According to the article on the Birth Rites Collection, which department at King's College London hosts the collection?

[EXTRACTED TEXT]:
· · ·

Birth Rites: The Only Collection of Contemporary Art on Childbirth

The Birth Rites Collection—now housed in Kings College London—is the only collection of contemporary art dedicated to the subject of childbirth. It has been repeatedly censored since it was founded in 2006. In celebration of our birth-themed winter issue, [author]Charlotte Jansen[/author] explores the collection with its curator Helen Knowles.

Helen Knowles, Birth with Orgasm I, 2012. Four colour screen print on fabriano paper, 101cm x 147cm, Edition of 2 with 4 a/p

Is there any subject as unpopular and uncommercial in contemporary art as birth? When artist, curator and mother of two Helen Knowles started the Birth Rites Collection she wanted to address the way we understand birth, by looking at its representations. The collection is the only one of its kind, comprising more than eighty artworks by contemporary artists on the subject of childbirth.

Knowles started the project in 2006, following the birth of her own children, (now fourteen and sixteen) in order “to explore the politics and practice of childbirth”. Her research has evolved substantially as the collection has grown; in 2017 it moved from Salford to King’s College London, where it is now displayed across various buildings, hosted by the department of midwifery, part of the Florence Nightingale Faculty of Nursing, Midwifery & Palliative Care. Knowles runs regular tours of the collection, alongside artist Hermione Wiltshire and midwife Eleanor Featherby, and they organise talks and events.

· · ·

[Stored data]
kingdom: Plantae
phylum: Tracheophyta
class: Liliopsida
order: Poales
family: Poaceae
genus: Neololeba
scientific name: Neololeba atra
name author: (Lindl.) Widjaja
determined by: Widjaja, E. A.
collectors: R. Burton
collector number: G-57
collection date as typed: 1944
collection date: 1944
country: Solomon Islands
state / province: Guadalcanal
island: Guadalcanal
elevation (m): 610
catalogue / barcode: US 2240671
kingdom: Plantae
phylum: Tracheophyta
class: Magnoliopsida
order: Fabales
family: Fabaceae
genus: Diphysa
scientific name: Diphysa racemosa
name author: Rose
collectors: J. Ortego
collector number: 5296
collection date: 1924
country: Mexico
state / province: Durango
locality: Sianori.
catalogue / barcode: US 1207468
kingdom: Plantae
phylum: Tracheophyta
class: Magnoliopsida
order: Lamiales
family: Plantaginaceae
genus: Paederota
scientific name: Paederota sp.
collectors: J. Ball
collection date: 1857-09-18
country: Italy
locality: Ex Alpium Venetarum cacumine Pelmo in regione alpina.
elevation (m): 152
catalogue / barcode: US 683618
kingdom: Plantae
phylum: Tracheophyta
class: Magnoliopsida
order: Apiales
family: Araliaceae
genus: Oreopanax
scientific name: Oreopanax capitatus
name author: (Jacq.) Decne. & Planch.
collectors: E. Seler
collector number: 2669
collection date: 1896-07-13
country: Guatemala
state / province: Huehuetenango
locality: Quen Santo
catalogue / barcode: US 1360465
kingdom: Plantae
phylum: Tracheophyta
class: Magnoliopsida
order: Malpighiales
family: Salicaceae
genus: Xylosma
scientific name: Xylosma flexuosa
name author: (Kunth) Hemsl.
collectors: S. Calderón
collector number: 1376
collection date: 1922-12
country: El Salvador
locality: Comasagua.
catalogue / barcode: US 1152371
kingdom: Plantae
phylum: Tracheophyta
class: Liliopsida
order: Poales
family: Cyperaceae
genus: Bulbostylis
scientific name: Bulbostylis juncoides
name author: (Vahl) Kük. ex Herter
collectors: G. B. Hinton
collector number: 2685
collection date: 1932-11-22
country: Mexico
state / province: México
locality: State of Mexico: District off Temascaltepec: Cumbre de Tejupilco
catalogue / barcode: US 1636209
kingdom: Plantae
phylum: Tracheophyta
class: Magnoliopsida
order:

· · ·

[TASK ANSWER]: The department of midwifery, part of the Florence Nightingale Faculty of Nursing, Midwifery & Palliative Care.